BTW, there's no such user at /home/iurt/ so I don't know who coded that.
A bug in the package that builds the rpm.
Not a bug, just a leftover. The build system runs under the userid iurt,
so references to it are sometimes included in the packages it builds.

Regards, Dave Hodgins
--
Change ***@nomail.afraid.org to ***@teksavvy.com for
email replies.
Scott B.
2018-10-11 20:29:32 UTC
Permalink
Ar wrote:

[snip]
Post by Ar
I installed the latest version of Firefox, not knowing it was a large
re-write, and it broke 95% of my addons I use including the ones use to
stop Javascript.
After managing to sort out reverting to the older version
[snip]

I think the previous Mageia version was Firefox 52ESR, which has
reached EOL; hence, the new Mageia version is an update.

Why not use the new version instead of the EOL version? You could
switch to addons that work with the new version, and you may find
that you don't need some of your old addons anymore. It's still the
ESR version of Firefox.
Ar
2018-10-11 20:50:43 UTC
Permalink
Post by Scott B.
I think the previous Mageia version was Firefox 52ESR, which has
reached EOL; hence, the new Mageia version is an update.
Why not use the new version instead of the EOL version? You could
switch to addons that work with the new version, and you may find
that you don't need some of your old addons anymore. It's still the
ESR version of Firefox.
There are no new versions of any of the most needed addons that I use,
that's why Firefox Quantum lasted about 10 minutes on my computer before
uninstalling it.
Ar
2018-10-18 10:55:28 UTC
Permalink
Post by Ar
Not strictly speaking a Mageia issue, but it all started from an update
pushed out in Mageia repositories.
<snip>

I admit defeat.

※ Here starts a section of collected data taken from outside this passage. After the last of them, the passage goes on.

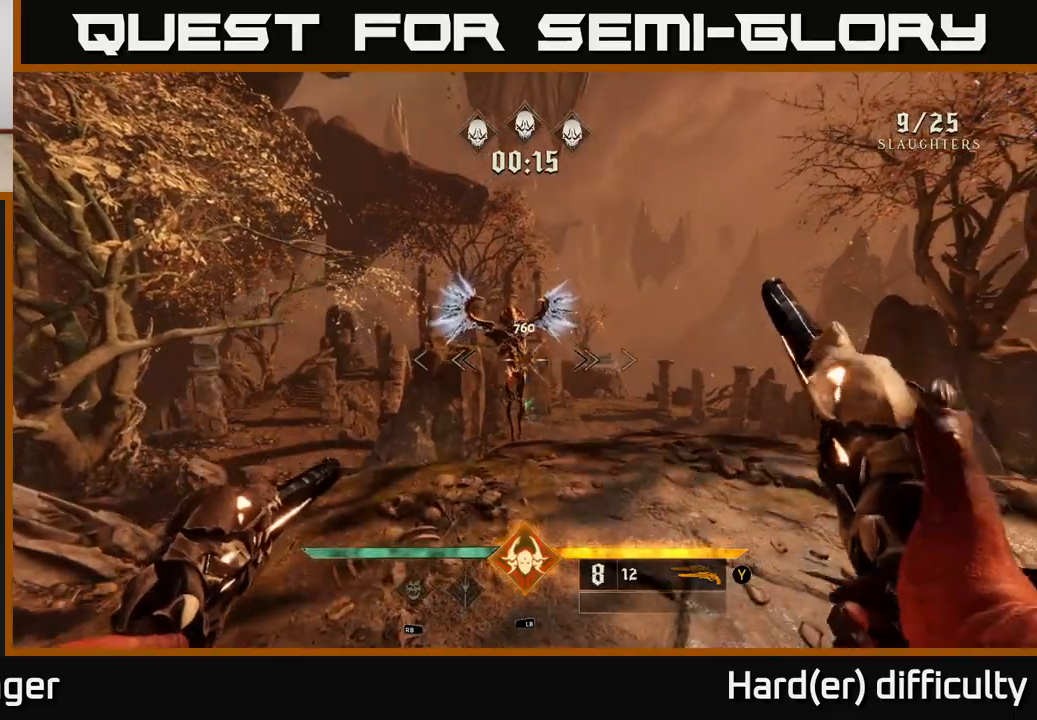
{"buttons": [], "left_stick": "center", "right_stick": "left", "events": [[67, "right_stick", "up"], [133, "R2", "down"], [133, "right_stick", "center"], [217, "R2", "up"], [233, "left_stick", "up"], [400, "left_stick", "center"], [450, "right_stick", "left"]]}
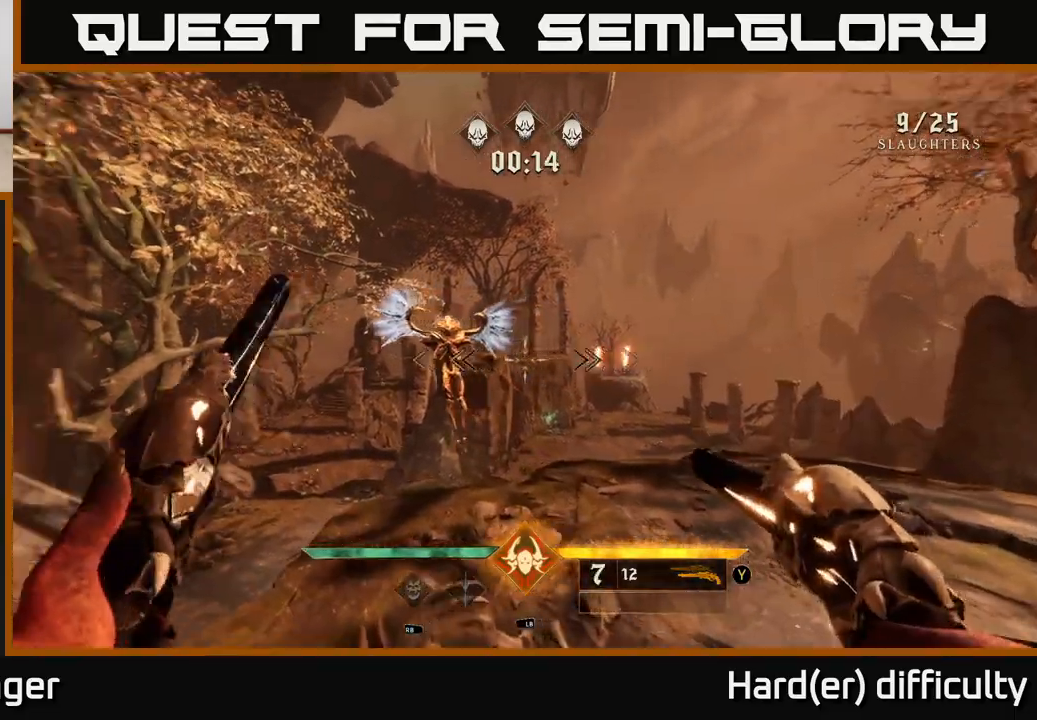
{"buttons": [], "left_stick": "center", "right_stick": "left", "events": [[133, "R2", "down"], [167, "left_stick", "right"], [183, "right_stick", "center"], [200, "R2", "up"], [317, "left_stick", "center"], [500, "right_stick", "left"]]}
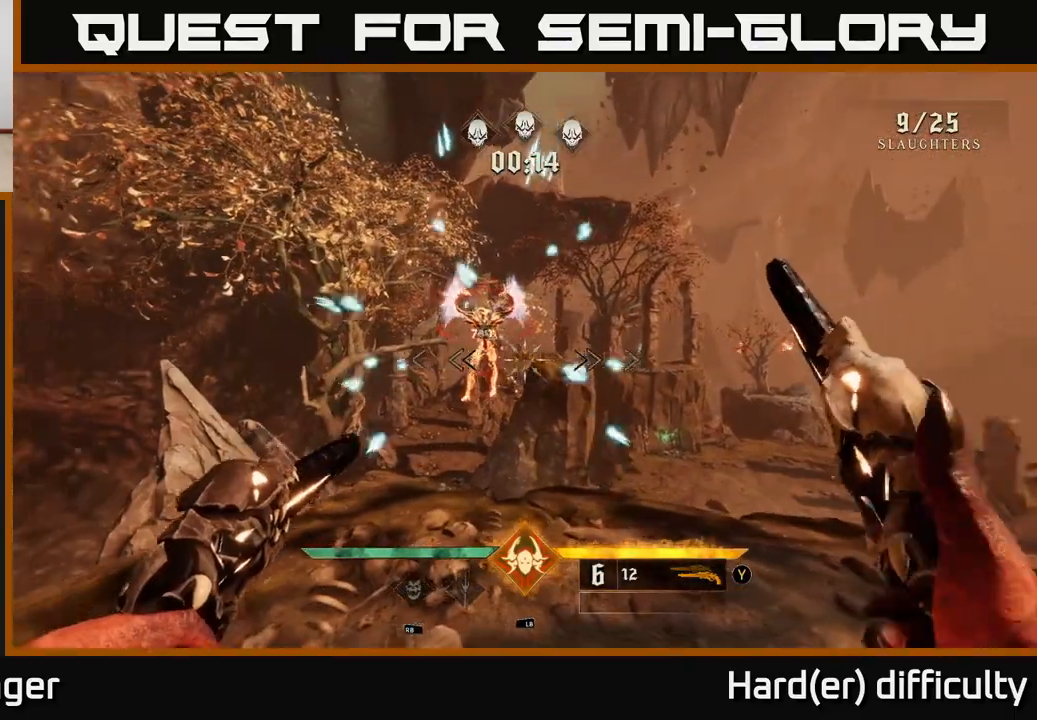
{"buttons": [], "left_stick": "center", "right_stick": "center", "events": [[183, "left_stick", "up"], [183, "right_stick", "center"], [233, "left_stick", "up-right"], [433, "left_stick", "center"]]}
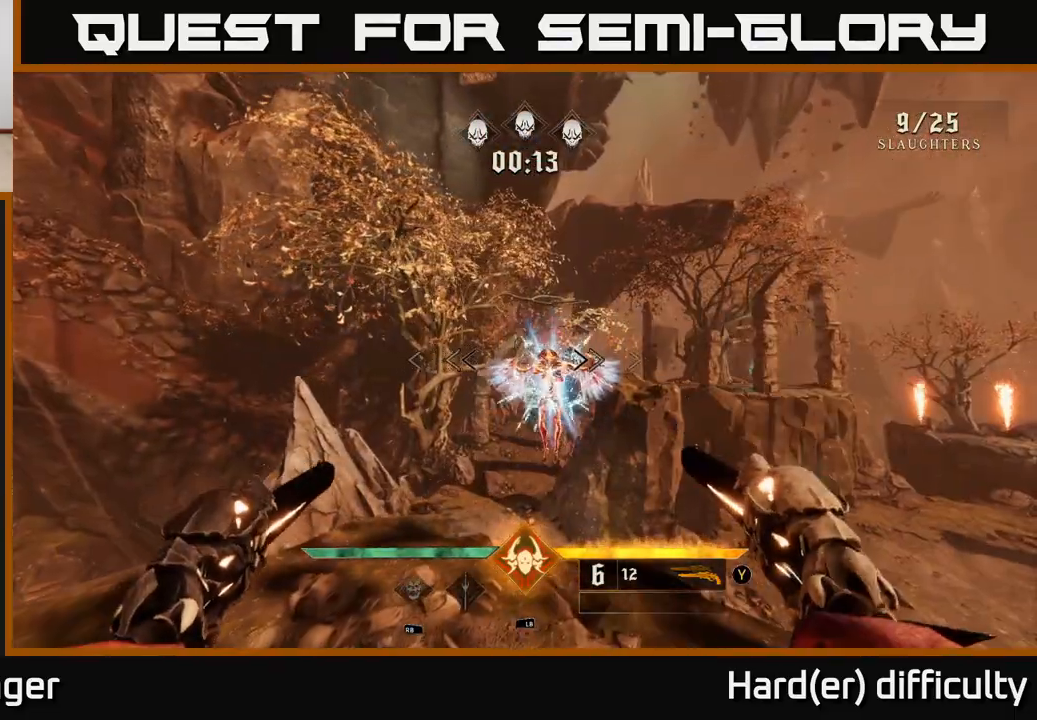
{"buttons": [], "left_stick": "center", "right_stick": "center", "events": [[117, "left_stick", "right"], [250, "left_stick", "center"], [267, "right_stick", "down-right"], [367, "right_stick", "center"]]}
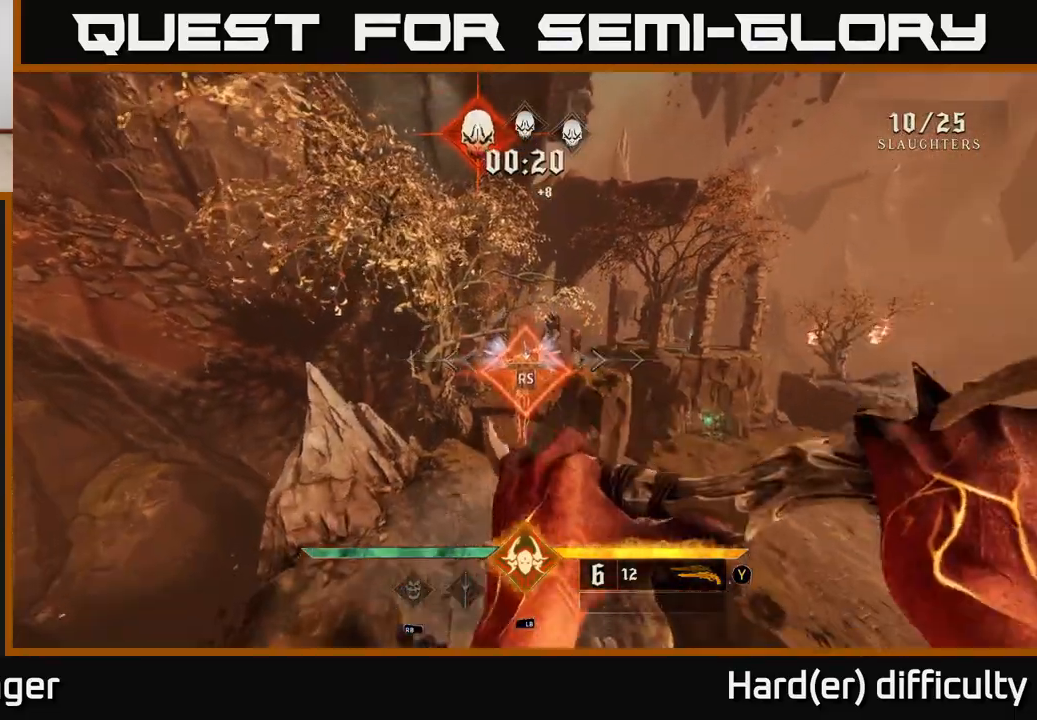
{"buttons": [], "left_stick": "left", "right_stick": "right", "events": [[83, "right_stick", "down"], [200, "left_stick", "up-left"], [350, "left_stick", "left"], [400, "right_stick", "right"]]}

It was just too much work and deleting and configuring
over and over, I came to the conclusion that the latest Firefox changed
some other file that could (would) not be rolled back, so the problems I
reported could not be fixed.

So I bit the bullet and installed the latest version of Firefox, I'm not
happy about losing some very good add-ons which have no equivalents, and
having to re-train certain add-ons all over again.

Thanks for everyone's help in trying to solve the problems, I will add
the text to my archive for problem solving in future if need be.